(Stored items)
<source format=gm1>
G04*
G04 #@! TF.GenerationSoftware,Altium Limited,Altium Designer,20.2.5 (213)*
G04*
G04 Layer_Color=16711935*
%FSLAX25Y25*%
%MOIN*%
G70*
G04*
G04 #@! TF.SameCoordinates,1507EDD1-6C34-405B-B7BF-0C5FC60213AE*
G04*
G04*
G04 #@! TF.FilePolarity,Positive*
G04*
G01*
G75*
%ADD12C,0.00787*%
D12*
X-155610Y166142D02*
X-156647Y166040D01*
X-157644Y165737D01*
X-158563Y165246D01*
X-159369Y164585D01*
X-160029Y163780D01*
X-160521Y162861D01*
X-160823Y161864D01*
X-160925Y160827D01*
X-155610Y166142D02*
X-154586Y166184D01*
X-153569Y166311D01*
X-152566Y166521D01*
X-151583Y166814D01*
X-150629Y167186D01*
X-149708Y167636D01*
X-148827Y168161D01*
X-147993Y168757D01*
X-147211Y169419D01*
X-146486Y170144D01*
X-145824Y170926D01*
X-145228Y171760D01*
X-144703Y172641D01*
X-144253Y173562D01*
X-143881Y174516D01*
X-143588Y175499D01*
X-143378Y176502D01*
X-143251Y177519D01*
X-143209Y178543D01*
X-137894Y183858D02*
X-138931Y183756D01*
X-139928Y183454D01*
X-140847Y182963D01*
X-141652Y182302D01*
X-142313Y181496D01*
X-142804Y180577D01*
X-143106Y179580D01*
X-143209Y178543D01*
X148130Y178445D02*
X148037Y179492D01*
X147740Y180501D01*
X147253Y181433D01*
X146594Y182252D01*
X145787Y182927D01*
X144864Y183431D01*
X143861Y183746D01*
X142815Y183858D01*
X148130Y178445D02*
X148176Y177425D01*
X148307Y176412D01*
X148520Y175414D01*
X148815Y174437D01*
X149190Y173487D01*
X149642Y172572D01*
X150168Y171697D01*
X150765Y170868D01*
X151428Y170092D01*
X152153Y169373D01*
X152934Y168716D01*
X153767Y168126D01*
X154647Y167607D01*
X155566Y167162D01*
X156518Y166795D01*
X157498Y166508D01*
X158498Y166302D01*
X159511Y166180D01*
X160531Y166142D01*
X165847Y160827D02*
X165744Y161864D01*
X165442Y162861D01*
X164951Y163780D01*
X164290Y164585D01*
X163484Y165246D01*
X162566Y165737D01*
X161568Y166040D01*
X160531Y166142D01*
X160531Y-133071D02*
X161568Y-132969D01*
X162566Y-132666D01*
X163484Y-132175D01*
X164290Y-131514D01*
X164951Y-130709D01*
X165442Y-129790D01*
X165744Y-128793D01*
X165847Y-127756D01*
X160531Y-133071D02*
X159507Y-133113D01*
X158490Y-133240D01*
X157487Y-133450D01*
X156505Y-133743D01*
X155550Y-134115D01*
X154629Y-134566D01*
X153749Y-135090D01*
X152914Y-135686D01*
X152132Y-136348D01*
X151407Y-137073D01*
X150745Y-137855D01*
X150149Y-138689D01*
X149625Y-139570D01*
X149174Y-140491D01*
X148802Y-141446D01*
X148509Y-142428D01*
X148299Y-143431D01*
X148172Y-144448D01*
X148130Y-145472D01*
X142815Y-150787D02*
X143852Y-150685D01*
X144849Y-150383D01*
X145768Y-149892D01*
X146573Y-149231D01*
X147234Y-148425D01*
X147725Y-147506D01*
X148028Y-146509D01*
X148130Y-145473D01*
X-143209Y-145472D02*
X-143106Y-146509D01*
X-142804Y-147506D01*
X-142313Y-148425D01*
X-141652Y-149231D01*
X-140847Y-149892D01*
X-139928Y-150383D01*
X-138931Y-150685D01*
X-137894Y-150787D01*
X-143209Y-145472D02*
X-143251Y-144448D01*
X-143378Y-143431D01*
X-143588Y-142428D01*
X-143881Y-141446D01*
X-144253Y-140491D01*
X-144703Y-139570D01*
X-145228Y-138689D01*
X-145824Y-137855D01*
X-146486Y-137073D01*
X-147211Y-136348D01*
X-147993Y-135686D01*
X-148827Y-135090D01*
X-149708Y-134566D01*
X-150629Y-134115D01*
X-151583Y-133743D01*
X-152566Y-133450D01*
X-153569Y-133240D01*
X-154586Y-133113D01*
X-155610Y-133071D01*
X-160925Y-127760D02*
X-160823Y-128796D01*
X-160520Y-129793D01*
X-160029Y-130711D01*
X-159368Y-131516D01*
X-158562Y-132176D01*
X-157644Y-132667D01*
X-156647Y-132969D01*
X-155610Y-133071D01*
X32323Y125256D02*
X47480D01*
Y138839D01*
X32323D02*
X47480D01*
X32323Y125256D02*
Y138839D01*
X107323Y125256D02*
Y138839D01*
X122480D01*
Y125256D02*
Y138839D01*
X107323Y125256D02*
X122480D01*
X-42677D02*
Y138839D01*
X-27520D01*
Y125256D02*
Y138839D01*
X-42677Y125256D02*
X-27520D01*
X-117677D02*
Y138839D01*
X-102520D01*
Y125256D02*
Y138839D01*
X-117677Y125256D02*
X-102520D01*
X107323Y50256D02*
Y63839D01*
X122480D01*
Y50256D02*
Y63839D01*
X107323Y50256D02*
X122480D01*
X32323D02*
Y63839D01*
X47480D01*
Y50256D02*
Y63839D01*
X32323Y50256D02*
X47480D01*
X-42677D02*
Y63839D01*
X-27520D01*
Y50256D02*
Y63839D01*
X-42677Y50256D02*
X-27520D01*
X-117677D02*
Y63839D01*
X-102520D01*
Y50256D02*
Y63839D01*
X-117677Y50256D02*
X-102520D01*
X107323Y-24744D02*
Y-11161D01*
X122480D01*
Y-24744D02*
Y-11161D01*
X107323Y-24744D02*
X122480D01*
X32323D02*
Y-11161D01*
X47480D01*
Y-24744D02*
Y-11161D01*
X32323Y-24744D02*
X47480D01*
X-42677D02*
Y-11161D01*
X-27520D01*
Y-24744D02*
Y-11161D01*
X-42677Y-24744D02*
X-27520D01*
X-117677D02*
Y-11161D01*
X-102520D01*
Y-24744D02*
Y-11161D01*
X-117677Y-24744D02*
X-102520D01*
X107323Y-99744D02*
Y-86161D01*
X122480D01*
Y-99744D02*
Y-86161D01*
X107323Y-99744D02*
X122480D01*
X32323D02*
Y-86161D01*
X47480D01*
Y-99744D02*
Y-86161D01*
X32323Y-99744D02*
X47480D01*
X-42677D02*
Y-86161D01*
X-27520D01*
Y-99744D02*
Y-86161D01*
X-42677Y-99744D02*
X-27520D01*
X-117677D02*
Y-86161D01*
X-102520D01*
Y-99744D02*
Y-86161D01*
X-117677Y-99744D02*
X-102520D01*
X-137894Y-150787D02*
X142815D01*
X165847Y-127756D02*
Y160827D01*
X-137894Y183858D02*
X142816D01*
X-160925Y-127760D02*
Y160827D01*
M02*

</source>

--

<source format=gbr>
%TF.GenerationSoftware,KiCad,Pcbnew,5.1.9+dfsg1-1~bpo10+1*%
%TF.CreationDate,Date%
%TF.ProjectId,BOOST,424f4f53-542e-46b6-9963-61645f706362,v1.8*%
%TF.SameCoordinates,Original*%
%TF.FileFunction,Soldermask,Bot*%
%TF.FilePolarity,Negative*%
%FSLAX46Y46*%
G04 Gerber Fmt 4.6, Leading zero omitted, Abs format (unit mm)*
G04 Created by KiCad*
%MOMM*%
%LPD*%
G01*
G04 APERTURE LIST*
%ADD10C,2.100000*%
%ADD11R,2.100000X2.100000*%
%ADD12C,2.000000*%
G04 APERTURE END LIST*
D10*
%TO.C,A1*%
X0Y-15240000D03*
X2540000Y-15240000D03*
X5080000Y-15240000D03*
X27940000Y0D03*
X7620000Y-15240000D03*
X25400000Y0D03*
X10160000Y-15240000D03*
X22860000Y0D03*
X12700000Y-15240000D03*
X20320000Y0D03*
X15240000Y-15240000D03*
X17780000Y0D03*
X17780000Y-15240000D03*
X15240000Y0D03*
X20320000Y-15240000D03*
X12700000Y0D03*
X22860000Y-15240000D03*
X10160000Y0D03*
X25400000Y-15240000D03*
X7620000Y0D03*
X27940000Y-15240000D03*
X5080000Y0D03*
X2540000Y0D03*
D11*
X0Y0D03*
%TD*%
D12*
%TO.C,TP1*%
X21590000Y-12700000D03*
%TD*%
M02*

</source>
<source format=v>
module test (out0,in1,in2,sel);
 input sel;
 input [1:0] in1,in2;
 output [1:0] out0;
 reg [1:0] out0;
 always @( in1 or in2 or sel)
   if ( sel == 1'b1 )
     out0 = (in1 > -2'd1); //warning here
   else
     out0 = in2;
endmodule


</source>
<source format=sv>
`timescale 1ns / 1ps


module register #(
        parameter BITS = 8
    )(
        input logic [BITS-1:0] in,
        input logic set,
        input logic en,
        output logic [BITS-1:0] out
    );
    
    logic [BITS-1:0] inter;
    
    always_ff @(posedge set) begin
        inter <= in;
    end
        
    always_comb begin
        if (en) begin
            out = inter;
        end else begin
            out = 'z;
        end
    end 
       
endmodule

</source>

WHAT YOU SHOULD DO: Could you reproduce, exactly, every line above from the line with "<source format=gm1>" to the line with "X151428Y170092D01*", and no other line? Both ends count.

EXERCISE RESPONSE:
<source format=gm1>
G04*
G04 #@! TF.GenerationSoftware,Altium Limited,Altium Designer,20.2.5 (213)*
G04*
G04 Layer_Color=16711935*
%FSLAX25Y25*%
%MOIN*%
G70*
G04*
G04 #@! TF.SameCoordinates,1507EDD1-6C34-405B-B7BF-0C5FC60213AE*
G04*
G04*
G04 #@! TF.FilePolarity,Positive*
G04*
G01*
G75*
%ADD12C,0.00787*%
D12*
X-155610Y166142D02*
X-156647Y166040D01*
X-157644Y165737D01*
X-158563Y165246D01*
X-159369Y164585D01*
X-160029Y163780D01*
X-160521Y162861D01*
X-160823Y161864D01*
X-160925Y160827D01*
X-155610Y166142D02*
X-154586Y166184D01*
X-153569Y166311D01*
X-152566Y166521D01*
X-151583Y166814D01*
X-150629Y167186D01*
X-149708Y167636D01*
X-148827Y168161D01*
X-147993Y168757D01*
X-147211Y169419D01*
X-146486Y170144D01*
X-145824Y170926D01*
X-145228Y171760D01*
X-144703Y172641D01*
X-144253Y173562D01*
X-143881Y174516D01*
X-143588Y175499D01*
X-143378Y176502D01*
X-143251Y177519D01*
X-143209Y178543D01*
X-137894Y183858D02*
X-138931Y183756D01*
X-139928Y183454D01*
X-140847Y182963D01*
X-141652Y182302D01*
X-142313Y181496D01*
X-142804Y180577D01*
X-143106Y179580D01*
X-143209Y178543D01*
X148130Y178445D02*
X148037Y179492D01*
X147740Y180501D01*
X147253Y181433D01*
X146594Y182252D01*
X145787Y182927D01*
X144864Y183431D01*
X143861Y183746D01*
X142815Y183858D01*
X148130Y178445D02*
X148176Y177425D01*
X148307Y176412D01*
X148520Y175414D01*
X148815Y174437D01*
X149190Y173487D01*
X149642Y172572D01*
X150168Y171697D01*
X150765Y170868D01*
X151428Y170092D01*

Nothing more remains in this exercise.